Blue Moon Review: Ethan Hawke Shines in Director Richard Linklater's Bitter Showbiz Split Story

Parting ways from the more famous partner in a showbiz double act is a dangerous endeavor. Comedian Larry David experienced it. Likewise Andrew Ridgeley. Presently, this humorous and profoundly melancholic small-scale drama from scriptwriter Robert Kaplow and director Richard Linklater tells the nearly intolerable story of musical theater lyricist the lyricist Lorenz Hart shortly following his split from Richard Rodgers. The character is acted with theatrical excellence, an unspeakable combover and fake smallness by actor Ethan Hawke, who is often technologically minimized in height – but is also occasionally recorded placed in an off-camera hole to stare up wistfully at heightened personas, confronting Hart’s vertical challenge as José Ferrer previously portrayed the petite Toulouse-Lautrec.

Complex Character and Themes

Hawke earns big, world-weary laughs with Hart's humorous takes on the concealed homosexuality of the classic Casablanca and the cheesily upbeat theater production he recently attended, with all the rope-spinning ranch hands; he acidly calls it Okla-homo. The sexual identity of Lorenz Hart is complicated: this film effectively triangulates his gayness with the non-queer character invented for him in the 1948 musical the production Words and Music (with actor Mickey Rooney portraying Hart); it cleverly extrapolates a kind of bisexual tendency from the lyricist's writings to his protege: college student at Yale and would-be stage designer Weiland, played here with heedless girlishness by Margaret Qualley.

As part of the renowned Broadway songwriting team with musician Richard Rodgers, Hart was in charge of incomparable songs like The Lady Is a Tramp, the tune Manhattan, the standard My Funny Valentine and of course the song Blue Moon. But annoyed at Hart's drinking problem, unreliability and melancholic episodes, Rodgers severed ties with him and teamed up with the writer Oscar Hammerstein II to compose Oklahoma! and then a series of theater and film hits.

Psychological Complexity

The film envisions the deeply depressed Lorenz Hart in Oklahoma!’s first-night Manhattan spectators in 1943, looking on with jealous anguish as the production unfolds, hating its insipid emotionality, abhorring the exclamation mark at the finish of the heading, but heartsinkingly aware of how lethally effective it is. He realizes a hit when he sees one – and perceives himself sinking into defeat.

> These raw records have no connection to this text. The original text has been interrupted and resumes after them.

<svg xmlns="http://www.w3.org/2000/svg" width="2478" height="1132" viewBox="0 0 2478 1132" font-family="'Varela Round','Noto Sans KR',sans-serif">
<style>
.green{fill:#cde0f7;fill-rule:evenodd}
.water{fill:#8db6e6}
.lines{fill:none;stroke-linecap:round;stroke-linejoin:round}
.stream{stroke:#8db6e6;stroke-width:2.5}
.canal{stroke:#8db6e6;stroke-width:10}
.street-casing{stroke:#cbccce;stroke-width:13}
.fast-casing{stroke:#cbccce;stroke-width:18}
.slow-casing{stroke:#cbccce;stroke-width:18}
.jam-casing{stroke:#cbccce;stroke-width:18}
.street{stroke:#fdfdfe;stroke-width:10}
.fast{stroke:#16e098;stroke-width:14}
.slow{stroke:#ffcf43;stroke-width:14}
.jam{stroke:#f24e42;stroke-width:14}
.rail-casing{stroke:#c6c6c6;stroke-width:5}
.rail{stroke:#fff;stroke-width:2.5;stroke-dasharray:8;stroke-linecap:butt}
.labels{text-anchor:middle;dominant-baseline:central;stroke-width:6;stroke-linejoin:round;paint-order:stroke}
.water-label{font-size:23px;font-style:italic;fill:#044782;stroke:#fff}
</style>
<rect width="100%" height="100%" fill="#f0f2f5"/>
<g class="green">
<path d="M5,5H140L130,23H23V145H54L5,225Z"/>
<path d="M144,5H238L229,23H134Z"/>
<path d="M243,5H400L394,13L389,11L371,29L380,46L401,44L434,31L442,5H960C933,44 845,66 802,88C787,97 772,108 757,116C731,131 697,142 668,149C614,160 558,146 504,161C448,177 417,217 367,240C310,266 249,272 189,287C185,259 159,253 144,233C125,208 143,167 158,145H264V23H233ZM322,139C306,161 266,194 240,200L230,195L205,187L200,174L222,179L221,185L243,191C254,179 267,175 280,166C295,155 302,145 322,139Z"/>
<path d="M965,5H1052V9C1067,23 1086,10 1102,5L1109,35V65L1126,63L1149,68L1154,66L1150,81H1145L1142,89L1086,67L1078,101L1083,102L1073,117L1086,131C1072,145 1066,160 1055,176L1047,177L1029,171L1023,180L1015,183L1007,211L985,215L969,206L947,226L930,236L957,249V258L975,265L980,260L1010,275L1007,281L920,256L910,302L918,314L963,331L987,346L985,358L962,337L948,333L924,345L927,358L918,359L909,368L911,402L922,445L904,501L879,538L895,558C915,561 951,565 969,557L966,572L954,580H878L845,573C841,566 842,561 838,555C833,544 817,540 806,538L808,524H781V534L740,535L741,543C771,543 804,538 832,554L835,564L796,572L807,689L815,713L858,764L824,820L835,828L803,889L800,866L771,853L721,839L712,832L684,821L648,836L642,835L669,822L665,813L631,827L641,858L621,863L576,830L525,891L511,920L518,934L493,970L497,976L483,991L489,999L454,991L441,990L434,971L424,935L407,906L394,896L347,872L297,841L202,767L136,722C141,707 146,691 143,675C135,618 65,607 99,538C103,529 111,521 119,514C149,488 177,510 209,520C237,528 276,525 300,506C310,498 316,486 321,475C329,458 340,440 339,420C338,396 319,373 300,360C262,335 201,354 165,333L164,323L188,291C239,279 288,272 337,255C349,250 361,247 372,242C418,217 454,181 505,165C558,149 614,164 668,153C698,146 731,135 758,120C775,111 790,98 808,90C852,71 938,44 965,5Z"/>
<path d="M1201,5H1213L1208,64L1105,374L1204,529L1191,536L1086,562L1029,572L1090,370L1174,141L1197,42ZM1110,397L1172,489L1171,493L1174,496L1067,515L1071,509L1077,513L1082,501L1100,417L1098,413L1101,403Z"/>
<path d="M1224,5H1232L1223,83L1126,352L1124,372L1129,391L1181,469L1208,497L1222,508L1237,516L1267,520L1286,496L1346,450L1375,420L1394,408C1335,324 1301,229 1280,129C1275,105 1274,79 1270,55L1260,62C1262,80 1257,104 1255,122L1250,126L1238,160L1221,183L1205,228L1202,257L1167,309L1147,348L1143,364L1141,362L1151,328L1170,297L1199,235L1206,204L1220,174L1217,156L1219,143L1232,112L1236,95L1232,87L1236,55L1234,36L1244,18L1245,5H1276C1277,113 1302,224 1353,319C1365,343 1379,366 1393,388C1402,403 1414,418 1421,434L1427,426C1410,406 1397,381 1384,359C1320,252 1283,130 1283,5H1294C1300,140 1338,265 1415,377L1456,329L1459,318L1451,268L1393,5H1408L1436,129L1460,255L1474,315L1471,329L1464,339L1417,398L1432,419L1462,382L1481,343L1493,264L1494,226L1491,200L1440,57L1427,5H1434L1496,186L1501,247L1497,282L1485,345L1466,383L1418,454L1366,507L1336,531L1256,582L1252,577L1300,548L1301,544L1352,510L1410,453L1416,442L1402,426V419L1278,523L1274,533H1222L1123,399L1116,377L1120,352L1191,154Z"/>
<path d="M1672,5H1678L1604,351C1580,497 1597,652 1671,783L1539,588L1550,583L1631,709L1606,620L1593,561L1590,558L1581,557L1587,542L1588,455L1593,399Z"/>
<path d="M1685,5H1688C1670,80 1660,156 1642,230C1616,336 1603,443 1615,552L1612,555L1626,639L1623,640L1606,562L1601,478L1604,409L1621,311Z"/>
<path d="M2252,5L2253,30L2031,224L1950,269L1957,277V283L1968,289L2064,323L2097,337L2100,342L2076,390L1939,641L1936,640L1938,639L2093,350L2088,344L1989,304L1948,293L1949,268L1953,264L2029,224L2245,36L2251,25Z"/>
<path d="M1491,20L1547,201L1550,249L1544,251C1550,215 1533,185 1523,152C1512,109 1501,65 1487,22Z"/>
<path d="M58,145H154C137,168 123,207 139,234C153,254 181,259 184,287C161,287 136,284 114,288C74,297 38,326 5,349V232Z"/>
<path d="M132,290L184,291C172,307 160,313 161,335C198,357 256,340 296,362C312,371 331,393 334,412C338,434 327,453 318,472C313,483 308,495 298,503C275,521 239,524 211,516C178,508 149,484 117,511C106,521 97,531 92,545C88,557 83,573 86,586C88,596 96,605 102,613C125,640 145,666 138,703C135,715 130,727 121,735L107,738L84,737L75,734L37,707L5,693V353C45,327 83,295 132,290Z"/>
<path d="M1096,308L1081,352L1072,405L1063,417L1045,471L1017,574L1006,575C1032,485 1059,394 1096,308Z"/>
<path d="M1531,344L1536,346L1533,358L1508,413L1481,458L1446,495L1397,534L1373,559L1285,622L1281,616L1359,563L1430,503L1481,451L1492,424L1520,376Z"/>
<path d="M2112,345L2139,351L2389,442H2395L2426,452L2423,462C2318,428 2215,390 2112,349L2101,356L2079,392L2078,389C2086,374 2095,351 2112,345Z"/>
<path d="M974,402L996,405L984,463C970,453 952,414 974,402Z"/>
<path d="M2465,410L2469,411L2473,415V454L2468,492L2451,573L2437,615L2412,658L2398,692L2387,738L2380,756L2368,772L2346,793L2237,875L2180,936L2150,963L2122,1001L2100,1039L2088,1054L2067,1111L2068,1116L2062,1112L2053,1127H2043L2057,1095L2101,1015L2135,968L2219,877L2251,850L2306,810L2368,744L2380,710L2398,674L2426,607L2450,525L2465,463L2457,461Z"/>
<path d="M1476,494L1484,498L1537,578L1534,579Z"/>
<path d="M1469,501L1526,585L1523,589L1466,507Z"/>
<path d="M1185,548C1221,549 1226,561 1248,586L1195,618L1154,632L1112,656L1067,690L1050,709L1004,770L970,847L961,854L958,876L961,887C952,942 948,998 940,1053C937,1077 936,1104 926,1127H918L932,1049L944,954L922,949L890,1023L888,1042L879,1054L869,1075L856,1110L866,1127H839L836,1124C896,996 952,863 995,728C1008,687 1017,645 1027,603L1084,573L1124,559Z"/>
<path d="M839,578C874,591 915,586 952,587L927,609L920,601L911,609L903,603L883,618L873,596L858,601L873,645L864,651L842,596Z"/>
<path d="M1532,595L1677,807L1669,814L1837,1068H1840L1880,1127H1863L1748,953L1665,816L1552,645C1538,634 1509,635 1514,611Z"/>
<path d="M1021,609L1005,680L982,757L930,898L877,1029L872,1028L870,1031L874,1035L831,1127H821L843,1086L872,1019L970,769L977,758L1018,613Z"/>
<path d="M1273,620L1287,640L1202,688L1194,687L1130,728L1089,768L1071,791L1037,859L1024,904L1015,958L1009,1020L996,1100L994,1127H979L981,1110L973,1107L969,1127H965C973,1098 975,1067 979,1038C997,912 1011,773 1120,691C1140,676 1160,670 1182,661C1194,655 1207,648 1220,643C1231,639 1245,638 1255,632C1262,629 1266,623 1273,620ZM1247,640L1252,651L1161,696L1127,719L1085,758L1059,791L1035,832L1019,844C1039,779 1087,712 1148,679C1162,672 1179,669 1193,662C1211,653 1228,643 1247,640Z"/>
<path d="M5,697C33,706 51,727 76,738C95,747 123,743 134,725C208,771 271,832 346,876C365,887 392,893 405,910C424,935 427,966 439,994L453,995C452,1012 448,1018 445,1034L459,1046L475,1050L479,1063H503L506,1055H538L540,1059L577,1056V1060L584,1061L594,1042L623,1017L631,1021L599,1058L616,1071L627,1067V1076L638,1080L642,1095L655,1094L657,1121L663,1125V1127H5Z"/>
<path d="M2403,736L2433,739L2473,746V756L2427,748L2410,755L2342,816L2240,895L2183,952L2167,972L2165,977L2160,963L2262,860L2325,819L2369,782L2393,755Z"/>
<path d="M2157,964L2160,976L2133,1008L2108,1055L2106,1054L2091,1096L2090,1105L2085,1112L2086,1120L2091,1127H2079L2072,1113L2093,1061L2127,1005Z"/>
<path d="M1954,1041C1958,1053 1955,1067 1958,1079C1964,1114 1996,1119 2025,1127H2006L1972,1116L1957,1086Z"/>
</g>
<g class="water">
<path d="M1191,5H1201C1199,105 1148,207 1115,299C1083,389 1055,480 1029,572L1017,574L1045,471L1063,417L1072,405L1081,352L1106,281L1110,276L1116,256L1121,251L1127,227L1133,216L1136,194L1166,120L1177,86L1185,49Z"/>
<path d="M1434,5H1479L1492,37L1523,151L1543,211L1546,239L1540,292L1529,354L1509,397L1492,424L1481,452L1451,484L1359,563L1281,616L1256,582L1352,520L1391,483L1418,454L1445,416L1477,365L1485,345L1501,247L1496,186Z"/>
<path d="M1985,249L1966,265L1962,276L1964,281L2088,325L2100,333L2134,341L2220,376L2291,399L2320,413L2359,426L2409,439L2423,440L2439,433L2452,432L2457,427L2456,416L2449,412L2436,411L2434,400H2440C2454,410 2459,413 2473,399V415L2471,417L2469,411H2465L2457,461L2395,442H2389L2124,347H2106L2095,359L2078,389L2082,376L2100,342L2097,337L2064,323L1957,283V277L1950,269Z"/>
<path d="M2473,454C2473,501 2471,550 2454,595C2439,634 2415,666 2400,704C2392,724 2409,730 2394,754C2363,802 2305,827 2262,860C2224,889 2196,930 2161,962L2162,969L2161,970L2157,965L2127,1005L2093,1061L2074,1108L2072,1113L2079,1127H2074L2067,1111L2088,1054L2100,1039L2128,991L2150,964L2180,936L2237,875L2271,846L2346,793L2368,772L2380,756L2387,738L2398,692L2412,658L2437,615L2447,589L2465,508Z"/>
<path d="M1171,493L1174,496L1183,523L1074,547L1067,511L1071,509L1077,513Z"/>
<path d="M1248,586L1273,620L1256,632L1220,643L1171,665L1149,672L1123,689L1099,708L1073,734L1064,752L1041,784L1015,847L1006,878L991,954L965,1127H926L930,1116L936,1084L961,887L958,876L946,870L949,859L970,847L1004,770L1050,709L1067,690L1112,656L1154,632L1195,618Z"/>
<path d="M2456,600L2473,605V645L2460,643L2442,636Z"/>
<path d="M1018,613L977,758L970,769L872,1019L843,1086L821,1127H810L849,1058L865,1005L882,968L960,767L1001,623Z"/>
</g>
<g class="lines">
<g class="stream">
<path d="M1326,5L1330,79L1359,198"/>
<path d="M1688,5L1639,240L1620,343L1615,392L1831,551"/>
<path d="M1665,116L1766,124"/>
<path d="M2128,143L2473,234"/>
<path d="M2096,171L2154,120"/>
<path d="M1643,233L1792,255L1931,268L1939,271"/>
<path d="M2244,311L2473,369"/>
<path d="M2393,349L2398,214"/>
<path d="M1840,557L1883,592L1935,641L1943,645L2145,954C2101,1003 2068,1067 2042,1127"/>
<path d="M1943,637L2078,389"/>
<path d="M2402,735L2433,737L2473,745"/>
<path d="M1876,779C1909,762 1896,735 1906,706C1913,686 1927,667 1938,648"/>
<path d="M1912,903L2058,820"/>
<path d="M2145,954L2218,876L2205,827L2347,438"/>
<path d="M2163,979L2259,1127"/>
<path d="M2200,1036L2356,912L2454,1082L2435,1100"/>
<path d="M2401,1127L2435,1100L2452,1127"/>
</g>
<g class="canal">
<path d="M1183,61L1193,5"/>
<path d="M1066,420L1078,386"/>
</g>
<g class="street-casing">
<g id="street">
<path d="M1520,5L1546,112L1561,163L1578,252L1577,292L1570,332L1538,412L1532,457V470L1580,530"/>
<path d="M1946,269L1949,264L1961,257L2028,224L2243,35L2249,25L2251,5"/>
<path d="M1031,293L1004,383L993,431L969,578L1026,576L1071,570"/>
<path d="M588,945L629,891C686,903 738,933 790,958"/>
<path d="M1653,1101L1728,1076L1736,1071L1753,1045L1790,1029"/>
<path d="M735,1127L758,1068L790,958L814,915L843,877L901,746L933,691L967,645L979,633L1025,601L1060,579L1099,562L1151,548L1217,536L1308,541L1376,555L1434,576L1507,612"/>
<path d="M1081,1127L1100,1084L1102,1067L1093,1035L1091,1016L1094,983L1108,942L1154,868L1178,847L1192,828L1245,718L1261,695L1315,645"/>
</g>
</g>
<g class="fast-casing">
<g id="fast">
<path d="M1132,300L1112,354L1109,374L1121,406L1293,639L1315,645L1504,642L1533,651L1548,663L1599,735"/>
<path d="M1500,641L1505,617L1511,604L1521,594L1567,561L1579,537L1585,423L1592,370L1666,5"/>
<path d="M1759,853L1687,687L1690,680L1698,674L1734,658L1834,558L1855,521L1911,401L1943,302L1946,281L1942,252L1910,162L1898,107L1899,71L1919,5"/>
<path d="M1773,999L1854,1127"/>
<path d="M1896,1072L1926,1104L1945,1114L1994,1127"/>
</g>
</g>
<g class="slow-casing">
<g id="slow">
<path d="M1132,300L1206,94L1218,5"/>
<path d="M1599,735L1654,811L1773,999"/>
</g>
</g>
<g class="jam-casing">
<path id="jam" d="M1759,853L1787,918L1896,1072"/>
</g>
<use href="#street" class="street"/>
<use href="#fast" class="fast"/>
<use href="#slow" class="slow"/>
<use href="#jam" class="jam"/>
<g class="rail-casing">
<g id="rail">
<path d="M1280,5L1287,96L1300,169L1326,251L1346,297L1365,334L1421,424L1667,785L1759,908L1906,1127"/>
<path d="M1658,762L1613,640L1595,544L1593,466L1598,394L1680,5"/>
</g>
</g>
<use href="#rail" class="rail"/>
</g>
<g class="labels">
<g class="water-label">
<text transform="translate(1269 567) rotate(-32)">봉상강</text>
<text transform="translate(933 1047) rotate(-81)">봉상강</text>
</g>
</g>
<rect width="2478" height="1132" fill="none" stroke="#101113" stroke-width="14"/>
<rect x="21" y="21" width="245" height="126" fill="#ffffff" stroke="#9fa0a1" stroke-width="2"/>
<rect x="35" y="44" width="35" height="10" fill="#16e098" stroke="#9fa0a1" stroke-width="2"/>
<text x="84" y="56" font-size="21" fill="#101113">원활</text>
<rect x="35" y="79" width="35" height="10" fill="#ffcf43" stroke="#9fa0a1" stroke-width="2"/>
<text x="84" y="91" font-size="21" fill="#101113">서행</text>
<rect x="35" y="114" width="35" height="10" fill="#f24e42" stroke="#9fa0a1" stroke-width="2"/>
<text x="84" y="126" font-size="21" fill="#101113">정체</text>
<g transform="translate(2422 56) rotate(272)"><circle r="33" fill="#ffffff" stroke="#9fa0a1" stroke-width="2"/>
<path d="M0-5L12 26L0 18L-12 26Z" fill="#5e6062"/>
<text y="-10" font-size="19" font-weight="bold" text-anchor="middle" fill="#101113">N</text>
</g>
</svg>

Prior to the break, Lorenz Hart unhappily departs and goes to the pub at Sardi’s where the remainder of the movie occurs, and expects the (unavoidably) successful Oklahoma! cast to appear for their post-show celebration. He knows it is his showbiz duty to praise Richard Rodgers, to feign all is well. With polished control, the performer Andrew Scott plays Richard Rodgers, clearly embarrassed at what each understands is Hart's embarrassment; he gives a pacifier to his pride in the guise of a brief assignment composing fresh songs for their ongoing performance A Connecticut Yankee, which simply intensifies the pain.

  • The performer Bobby Cannavale portrays the barman who in traditional style attends empathetically to Hart’s arias of vinegary despair
  • The thespian Patrick Kennedy plays writer EB White, to whom Lorenz Hart inadvertently provides the idea for his children’s book the book Stuart Little
  • Margaret Qualley portrays Weiland, the unattainably beautiful Yale student with whom the film imagines Hart to be complexly and self-destructively in love

Hart has already been jilted by Richard Rodgers. Surely the world wouldn't be that brutal as to cause him to be spurned by Elizabeth Weiland as well? But Qualley mercilessly depicts a youthful female who wants Hart to be the laughing, platonic friend to whom she can reveal her experiences with guys – as well of course the showbiz connection who can further her career.

Performance Highlights

Hawke shows that Hart partly takes observational satisfaction in listening to these young men but he is also genuinely, tragically besotted with Weiland and the film informs us of an aspect seldom addressed in movies about the world of musical theatre or the movies: the awful convergence between professional and romantic failure. However at one stage, Lorenz Hart is boldly cognizant that what he has accomplished will endure. It's a magnificent acting job from Ethan Hawke. This may turn into a theater production – but who will write the numbers?

The movie Blue Moon screened at the London cinema festival; it is released on 17 October in the US, November 14 in the United Kingdom and on 29 January in the land down under.

Andrew Castillo
Andrew Castillo

A cybersecurity expert with over 15 years of experience in IT risk management and digital transformation strategies for global enterprises.